### TASK GOAL
Each line of the listing that includes "rect" should be reported.

### GIVEN DATA
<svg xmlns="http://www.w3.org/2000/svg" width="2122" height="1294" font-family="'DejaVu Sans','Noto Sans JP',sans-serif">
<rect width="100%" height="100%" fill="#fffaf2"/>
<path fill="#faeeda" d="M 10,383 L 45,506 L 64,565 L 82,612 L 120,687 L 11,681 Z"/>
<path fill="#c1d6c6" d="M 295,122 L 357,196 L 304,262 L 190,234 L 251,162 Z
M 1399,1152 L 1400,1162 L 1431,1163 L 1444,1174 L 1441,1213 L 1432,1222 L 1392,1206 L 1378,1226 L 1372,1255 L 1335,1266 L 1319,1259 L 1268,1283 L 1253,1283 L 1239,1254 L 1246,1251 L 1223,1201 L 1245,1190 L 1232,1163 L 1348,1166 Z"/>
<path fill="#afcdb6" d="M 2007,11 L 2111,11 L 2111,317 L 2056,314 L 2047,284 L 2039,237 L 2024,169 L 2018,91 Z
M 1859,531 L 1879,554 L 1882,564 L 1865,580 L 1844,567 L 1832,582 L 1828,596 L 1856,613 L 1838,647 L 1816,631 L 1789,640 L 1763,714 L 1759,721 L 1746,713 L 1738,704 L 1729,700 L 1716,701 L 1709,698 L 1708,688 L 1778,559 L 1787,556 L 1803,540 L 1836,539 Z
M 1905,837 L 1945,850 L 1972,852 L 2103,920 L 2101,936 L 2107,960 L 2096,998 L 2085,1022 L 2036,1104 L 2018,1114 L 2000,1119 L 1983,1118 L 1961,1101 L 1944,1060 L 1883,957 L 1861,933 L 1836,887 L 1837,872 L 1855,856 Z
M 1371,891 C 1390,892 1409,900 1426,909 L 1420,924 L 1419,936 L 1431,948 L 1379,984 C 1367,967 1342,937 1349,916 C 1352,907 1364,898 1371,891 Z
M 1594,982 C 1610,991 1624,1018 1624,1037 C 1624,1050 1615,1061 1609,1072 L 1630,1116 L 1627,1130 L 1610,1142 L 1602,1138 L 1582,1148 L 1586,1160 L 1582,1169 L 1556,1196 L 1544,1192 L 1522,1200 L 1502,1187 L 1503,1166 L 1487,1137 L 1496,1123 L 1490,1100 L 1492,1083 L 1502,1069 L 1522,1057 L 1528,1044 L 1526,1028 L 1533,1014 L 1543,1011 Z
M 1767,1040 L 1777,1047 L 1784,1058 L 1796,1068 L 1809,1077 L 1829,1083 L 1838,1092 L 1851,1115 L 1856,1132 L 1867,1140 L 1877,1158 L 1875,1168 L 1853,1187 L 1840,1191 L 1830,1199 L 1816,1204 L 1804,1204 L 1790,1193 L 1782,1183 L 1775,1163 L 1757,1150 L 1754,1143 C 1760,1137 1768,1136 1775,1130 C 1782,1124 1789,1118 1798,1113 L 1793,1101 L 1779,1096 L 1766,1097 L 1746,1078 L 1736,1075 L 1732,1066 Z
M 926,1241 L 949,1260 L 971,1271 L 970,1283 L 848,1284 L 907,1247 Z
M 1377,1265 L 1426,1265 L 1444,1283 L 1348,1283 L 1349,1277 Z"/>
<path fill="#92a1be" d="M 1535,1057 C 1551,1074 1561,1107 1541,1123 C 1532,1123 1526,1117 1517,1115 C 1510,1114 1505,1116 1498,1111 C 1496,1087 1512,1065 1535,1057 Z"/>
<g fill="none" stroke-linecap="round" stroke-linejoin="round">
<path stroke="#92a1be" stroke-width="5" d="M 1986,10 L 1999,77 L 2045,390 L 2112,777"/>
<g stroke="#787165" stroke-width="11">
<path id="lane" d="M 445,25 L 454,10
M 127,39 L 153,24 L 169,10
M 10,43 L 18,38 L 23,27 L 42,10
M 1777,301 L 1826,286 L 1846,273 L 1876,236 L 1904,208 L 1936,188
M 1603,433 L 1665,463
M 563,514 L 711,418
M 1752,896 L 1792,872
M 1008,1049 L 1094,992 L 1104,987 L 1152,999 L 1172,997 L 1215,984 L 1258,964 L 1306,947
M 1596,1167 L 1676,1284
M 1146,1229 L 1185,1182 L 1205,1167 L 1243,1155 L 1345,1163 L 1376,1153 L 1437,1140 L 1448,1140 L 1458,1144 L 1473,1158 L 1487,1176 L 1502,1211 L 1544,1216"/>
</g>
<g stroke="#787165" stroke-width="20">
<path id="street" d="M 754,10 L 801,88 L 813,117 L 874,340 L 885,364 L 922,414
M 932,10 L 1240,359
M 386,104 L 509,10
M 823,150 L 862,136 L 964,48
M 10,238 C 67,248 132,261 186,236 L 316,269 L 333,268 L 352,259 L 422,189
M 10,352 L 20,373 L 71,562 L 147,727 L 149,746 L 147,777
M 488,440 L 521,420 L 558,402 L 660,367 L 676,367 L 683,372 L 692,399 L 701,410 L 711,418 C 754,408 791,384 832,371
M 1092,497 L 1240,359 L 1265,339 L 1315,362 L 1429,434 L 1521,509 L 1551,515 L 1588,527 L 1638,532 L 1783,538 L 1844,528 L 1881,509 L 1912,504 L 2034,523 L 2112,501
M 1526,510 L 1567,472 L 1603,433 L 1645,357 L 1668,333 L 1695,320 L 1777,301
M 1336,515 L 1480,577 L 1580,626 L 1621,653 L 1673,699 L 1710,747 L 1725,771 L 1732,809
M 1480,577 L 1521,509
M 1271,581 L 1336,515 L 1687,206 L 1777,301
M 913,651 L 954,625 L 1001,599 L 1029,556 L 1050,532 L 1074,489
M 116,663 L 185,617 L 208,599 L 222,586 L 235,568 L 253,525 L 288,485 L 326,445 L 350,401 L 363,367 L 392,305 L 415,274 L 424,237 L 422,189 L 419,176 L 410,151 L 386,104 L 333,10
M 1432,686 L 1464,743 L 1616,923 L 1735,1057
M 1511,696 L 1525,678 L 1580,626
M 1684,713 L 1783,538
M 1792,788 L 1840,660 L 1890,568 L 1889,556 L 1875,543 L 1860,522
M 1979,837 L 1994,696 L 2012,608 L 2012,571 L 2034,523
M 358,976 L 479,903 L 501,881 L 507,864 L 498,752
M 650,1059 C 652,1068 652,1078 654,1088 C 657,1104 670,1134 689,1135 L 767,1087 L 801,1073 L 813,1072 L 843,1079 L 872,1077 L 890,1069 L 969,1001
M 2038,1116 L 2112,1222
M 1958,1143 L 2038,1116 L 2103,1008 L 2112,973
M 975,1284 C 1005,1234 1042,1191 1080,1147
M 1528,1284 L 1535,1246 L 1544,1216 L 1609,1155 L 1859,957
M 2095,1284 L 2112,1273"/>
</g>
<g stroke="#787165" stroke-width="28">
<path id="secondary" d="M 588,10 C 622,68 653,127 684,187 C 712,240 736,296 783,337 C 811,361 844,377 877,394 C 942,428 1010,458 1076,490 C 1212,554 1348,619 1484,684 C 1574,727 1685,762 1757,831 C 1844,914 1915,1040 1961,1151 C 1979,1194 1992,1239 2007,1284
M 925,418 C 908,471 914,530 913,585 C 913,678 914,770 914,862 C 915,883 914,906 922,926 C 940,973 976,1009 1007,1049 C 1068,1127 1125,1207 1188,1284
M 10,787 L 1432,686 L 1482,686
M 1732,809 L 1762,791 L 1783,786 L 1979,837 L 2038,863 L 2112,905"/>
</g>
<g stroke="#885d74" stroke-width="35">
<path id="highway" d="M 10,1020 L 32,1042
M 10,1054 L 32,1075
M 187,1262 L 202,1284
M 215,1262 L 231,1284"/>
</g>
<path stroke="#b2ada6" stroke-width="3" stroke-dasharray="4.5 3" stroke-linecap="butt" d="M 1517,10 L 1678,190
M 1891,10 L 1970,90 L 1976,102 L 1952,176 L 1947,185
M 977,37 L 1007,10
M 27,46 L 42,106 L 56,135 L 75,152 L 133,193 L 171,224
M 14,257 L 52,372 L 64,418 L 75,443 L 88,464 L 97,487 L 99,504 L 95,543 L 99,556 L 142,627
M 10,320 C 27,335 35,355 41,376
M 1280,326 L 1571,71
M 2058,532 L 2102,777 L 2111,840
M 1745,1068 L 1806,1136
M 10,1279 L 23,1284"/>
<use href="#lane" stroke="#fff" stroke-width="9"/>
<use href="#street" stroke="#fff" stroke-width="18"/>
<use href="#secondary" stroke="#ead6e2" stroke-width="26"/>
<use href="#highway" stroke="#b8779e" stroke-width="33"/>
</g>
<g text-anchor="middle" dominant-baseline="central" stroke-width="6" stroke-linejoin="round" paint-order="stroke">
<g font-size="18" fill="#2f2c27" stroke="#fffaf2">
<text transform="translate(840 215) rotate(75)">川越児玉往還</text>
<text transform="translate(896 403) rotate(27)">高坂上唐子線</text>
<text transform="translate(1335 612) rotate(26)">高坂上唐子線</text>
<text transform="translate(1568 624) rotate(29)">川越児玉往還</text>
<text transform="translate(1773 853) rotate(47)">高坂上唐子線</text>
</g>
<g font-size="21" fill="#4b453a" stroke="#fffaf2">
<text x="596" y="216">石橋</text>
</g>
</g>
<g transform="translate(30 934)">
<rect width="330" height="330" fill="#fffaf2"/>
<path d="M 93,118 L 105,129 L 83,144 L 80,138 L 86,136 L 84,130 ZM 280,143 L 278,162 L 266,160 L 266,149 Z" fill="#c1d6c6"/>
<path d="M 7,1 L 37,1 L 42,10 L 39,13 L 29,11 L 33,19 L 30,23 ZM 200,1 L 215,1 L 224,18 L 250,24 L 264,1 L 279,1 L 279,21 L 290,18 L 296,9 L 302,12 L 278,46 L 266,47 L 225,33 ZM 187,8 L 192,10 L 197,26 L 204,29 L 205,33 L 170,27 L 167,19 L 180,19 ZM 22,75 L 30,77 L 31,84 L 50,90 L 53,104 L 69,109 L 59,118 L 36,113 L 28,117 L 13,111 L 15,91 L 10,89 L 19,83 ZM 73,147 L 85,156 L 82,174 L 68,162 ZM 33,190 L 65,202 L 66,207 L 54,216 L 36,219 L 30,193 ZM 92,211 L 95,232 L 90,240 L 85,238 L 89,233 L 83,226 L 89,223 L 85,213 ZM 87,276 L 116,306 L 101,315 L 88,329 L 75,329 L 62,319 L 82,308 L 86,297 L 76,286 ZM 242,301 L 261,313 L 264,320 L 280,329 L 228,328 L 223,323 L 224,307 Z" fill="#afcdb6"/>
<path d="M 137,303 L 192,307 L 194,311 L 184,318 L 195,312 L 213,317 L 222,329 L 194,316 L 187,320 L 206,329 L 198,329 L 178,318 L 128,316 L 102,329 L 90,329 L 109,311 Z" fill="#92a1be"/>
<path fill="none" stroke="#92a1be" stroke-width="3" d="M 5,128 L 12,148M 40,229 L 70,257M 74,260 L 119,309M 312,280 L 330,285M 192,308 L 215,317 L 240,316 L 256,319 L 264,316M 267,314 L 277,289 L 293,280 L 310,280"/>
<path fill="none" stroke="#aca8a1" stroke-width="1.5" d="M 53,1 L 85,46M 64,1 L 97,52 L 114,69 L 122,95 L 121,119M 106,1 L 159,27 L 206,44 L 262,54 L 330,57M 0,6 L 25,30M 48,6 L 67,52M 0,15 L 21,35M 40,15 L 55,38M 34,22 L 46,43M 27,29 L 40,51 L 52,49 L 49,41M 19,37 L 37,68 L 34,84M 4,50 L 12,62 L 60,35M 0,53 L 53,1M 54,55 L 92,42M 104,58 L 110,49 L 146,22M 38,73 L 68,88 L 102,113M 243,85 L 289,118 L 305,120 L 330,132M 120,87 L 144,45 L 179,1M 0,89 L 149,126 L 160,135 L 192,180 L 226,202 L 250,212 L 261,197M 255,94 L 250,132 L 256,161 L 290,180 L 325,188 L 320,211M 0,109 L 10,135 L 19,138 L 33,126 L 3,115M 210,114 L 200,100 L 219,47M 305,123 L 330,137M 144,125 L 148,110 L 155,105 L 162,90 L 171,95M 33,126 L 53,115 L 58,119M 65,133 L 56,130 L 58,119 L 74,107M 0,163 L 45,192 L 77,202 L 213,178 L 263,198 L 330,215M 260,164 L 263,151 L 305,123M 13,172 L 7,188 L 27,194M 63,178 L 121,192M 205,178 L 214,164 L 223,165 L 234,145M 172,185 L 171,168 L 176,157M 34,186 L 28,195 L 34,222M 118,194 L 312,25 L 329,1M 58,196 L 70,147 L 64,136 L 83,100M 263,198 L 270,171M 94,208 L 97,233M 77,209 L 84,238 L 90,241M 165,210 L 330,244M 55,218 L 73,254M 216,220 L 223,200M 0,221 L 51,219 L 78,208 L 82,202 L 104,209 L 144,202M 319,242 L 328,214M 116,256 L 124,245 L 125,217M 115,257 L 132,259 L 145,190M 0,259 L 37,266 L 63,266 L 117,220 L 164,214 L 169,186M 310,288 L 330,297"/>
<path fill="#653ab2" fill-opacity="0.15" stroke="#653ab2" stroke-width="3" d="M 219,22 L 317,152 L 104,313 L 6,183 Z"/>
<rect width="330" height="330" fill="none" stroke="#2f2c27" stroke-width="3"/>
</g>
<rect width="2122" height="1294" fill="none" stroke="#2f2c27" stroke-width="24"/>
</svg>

### WRITTEN RESPONSE
<rect width="100%" height="100%" fill="#fffaf2"/>
<rect width="330" height="330" fill="#fffaf2"/>
<rect width="330" height="330" fill="none" stroke="#2f2c27" stroke-width="3"/>
<rect width="2122" height="1294" fill="none" stroke="#2f2c27" stroke-width="24"/>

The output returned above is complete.